Your assignment — Among the lines below, count those with the word "Total". Answer with the number only.

Input material —
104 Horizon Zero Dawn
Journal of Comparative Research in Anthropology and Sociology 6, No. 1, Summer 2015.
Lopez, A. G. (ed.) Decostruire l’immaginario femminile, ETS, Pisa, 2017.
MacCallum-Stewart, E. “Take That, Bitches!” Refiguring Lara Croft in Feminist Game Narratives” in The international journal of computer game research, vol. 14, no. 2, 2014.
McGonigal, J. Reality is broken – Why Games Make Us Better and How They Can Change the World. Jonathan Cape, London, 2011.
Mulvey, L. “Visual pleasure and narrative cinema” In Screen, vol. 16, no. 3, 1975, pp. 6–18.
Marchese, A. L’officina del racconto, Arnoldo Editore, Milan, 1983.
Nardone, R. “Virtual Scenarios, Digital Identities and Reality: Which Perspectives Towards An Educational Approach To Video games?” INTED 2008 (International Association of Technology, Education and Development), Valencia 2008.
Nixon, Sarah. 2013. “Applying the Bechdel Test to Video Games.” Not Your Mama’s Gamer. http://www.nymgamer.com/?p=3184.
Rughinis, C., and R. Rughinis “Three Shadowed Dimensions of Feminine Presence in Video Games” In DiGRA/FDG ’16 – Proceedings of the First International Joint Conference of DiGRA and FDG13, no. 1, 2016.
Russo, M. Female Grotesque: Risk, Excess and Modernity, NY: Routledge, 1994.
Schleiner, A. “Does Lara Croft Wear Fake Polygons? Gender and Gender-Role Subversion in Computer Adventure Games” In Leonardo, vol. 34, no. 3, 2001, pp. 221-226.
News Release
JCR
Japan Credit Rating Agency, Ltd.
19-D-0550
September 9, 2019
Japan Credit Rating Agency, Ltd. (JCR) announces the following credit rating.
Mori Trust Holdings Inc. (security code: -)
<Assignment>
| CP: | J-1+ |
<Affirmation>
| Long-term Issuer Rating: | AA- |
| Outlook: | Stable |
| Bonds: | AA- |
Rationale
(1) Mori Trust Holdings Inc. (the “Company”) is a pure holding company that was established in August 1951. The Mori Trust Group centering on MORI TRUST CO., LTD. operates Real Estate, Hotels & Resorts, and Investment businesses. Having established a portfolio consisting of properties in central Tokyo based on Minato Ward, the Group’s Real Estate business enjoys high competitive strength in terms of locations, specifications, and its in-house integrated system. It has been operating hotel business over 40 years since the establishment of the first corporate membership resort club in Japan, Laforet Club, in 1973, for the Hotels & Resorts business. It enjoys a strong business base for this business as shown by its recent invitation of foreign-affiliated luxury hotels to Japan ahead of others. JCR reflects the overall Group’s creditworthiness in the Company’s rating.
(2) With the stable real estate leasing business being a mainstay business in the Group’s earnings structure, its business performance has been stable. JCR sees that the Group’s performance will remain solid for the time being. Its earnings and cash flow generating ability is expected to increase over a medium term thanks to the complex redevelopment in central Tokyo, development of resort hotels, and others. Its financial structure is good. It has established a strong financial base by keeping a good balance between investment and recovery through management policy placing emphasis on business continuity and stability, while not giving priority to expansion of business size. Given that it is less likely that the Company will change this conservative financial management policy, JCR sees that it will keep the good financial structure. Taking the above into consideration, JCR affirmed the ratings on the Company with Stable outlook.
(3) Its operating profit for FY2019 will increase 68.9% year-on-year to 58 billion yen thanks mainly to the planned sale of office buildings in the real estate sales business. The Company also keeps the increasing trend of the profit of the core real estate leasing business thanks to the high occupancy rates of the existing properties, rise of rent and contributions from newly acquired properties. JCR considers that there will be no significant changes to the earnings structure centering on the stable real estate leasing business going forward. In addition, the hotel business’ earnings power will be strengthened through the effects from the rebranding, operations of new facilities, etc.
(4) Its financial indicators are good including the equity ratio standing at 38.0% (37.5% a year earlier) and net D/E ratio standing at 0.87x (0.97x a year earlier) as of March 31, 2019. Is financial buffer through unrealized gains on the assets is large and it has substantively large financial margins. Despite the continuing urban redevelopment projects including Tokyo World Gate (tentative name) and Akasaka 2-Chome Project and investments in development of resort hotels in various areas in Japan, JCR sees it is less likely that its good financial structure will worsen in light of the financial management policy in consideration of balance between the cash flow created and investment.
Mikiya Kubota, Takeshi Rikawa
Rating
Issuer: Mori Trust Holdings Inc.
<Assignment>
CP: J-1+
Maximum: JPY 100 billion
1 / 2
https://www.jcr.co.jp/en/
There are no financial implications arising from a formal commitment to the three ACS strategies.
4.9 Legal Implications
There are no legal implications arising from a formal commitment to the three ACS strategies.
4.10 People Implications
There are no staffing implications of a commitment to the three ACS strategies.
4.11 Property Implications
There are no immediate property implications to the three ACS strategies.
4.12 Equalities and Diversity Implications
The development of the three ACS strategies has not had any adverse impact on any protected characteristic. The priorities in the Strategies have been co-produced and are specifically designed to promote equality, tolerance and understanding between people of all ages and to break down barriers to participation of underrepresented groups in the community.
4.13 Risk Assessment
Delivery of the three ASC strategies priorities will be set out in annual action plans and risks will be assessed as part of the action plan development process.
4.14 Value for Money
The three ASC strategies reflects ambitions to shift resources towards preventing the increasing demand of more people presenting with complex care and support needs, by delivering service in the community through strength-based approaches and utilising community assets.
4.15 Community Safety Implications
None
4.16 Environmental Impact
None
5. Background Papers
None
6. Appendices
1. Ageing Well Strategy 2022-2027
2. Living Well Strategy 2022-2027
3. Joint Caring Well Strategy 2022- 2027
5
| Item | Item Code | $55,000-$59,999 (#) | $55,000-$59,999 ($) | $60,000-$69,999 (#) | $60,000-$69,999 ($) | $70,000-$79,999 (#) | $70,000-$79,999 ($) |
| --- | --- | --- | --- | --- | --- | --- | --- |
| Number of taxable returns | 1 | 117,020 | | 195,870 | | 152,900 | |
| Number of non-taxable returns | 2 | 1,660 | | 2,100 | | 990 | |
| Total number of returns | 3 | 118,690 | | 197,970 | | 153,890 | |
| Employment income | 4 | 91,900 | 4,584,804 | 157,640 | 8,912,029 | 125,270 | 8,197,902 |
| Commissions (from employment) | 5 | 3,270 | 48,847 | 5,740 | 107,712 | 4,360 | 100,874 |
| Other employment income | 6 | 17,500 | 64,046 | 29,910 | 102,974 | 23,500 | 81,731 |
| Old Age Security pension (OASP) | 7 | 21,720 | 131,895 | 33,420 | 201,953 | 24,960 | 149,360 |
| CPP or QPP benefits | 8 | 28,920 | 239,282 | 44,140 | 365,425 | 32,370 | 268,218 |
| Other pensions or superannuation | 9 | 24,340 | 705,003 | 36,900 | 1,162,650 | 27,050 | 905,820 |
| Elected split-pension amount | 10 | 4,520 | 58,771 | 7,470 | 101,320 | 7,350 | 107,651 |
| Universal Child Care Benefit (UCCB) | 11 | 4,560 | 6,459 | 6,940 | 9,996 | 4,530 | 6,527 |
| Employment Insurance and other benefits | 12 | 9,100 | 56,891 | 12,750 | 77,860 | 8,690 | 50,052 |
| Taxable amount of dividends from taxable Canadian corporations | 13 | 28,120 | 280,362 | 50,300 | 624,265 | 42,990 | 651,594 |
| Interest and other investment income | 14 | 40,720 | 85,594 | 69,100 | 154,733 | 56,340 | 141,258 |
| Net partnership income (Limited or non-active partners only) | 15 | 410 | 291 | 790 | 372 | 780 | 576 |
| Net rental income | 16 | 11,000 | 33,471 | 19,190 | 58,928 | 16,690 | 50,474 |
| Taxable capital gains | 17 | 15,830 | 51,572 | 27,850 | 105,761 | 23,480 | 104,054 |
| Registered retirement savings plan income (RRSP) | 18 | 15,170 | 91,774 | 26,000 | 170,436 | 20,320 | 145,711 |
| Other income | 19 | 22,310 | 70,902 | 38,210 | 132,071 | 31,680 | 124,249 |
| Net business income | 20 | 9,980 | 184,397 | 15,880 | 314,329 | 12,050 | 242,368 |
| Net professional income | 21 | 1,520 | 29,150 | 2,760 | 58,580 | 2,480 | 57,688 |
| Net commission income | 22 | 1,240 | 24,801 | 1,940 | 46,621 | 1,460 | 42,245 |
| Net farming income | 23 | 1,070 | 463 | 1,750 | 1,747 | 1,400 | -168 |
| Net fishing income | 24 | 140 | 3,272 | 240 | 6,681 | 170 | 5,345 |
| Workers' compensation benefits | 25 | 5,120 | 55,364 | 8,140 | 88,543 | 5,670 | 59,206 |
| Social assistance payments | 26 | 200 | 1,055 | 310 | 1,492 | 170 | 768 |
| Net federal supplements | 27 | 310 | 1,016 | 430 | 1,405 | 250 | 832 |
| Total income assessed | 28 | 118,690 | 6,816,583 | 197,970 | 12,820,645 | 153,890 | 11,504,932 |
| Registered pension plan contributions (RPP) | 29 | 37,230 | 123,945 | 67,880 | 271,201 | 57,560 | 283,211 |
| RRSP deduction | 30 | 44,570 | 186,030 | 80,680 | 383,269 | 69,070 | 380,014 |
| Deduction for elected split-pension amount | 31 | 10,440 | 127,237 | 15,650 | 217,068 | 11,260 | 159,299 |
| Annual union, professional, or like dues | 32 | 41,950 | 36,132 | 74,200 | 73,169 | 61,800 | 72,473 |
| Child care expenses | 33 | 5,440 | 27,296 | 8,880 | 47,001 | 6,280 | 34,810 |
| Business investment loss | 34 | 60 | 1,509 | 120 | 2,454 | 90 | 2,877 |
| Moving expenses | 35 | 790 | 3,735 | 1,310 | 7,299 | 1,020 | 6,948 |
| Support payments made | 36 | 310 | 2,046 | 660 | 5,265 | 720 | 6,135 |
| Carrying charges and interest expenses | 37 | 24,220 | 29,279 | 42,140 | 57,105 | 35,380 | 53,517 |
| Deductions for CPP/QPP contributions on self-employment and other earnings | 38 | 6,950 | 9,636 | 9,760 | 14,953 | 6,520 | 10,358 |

Output of the exercise — 2